● **SUPPLIED TEXT**:
===

Dancer in the Dark (2000)
Splicing together The Passion of Joan of Arc, The Umbrellas
of Cherbourg, and A Short Film About Killing onto a grim
fairy-tale spine, Lars von Trier’s divisive musical tragedy is some
kind of filmmaker’s film, to be sure. But whether you’re familiar
with its influences or not, the relentlessness of its tragic-story
trajectory and the almost embarrassing intensity and intimacy of
Björk’s performance, as the ultimate self-sacrificing mom (she makes
Stella Dallas look like Auntie Mame), combine to produce a viewing
experience that’s at first intriguing, then uncomfortable, then
utterly overwhelming. It’s a little facile to call Dancer
an anti–death penalty parable, but then again, it might be worthwhile
to screen it for the capital-punishment maven in your life.
Dead Ringers (1988)

===

● **LISTED RECORDS**:
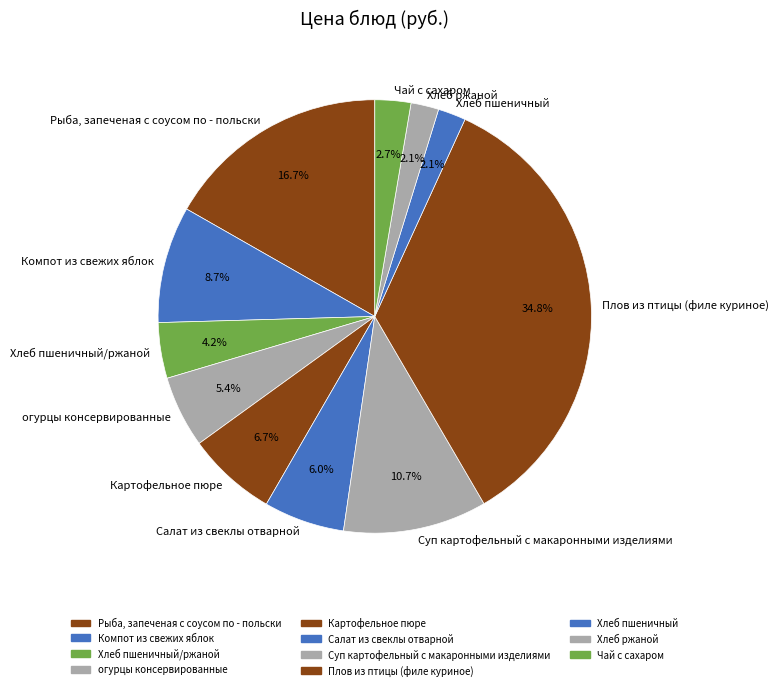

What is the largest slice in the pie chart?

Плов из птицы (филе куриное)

===

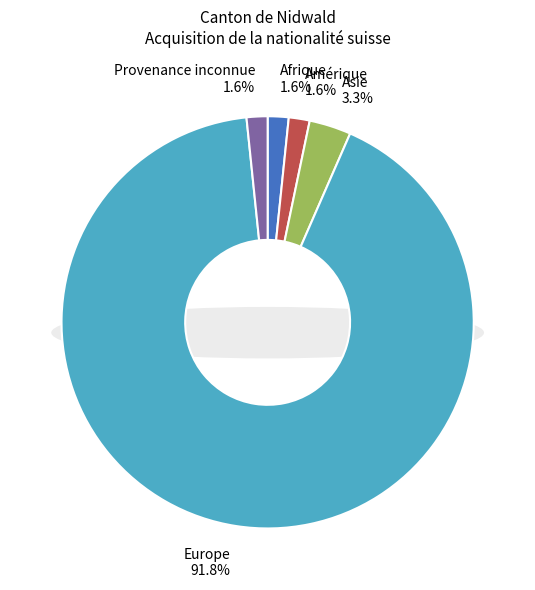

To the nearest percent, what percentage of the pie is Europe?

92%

===

● **WHAT THIS EXERCISE ASKS**:
**1.** Check each statement against the film review above and answer yes or no, quoting the words from the review that settle it: (a) Björk's character is a mother who sacrifices herself. (b) The review calls the film a musical comedy. (c) The review says watching the film is uncomfortable at first and intriguing later.
**2.** Who directed Dancer in the Dark, according to the film review above?
**3.** Please carry on the film review above, starting after its last line.

● **EXPECTED RESPONSES**:
**1.**
(a) Yes: "as the ultimate self-sacrificing mom"
(b) No: "Lars von Trier’s divisive musical tragedy"
(c) No: "at first intriguing, then uncomfortable, then utterly overwhelming"

**2.** Lars von Trier.

**3.**
David Cronenberg takes the notion of the divided self beyond mere
metaphor in this story (suggested by actual events) of identical
twin gynecologists (both played, impeccably, by Jeremy Irons) and
their descent into madness. The subject matter alone ensures an
almost unprecedented level of creepiness, and you can bet Cronenberg
makes the most of it; when one of the twins commissions a set of
surgical tools for use on “mutant women” (for he is just about at
the point where he thinks all women are mutants), it’s permanent
gooseflesh time. But the picture ultimately goes deeper, plunging
us into the desperate, confused loneliness to which we are all prey,
whether we’re cursed with doppelgängers or not.
Eraserhead (1977)
You’ve heard of new-wave movies? David Lynch’s debut is a no-wave
movie, projecting a fear of sex (among other things) so palpable
that one could deem it the male-perspective version of Repulsion.
Shot in deepest, darkest black and white, it sees universes in clouds
of eraser dust and contains a chicken scene that outdoes both John
Waters and the Farrelly brothers. The fact that Lynch still hasn’t
revealed how he made the movie’s notorious baby just makes the sight
of it more squirm-inducing with each viewing. Not to be watched,
under any circumstances, by expectant couples.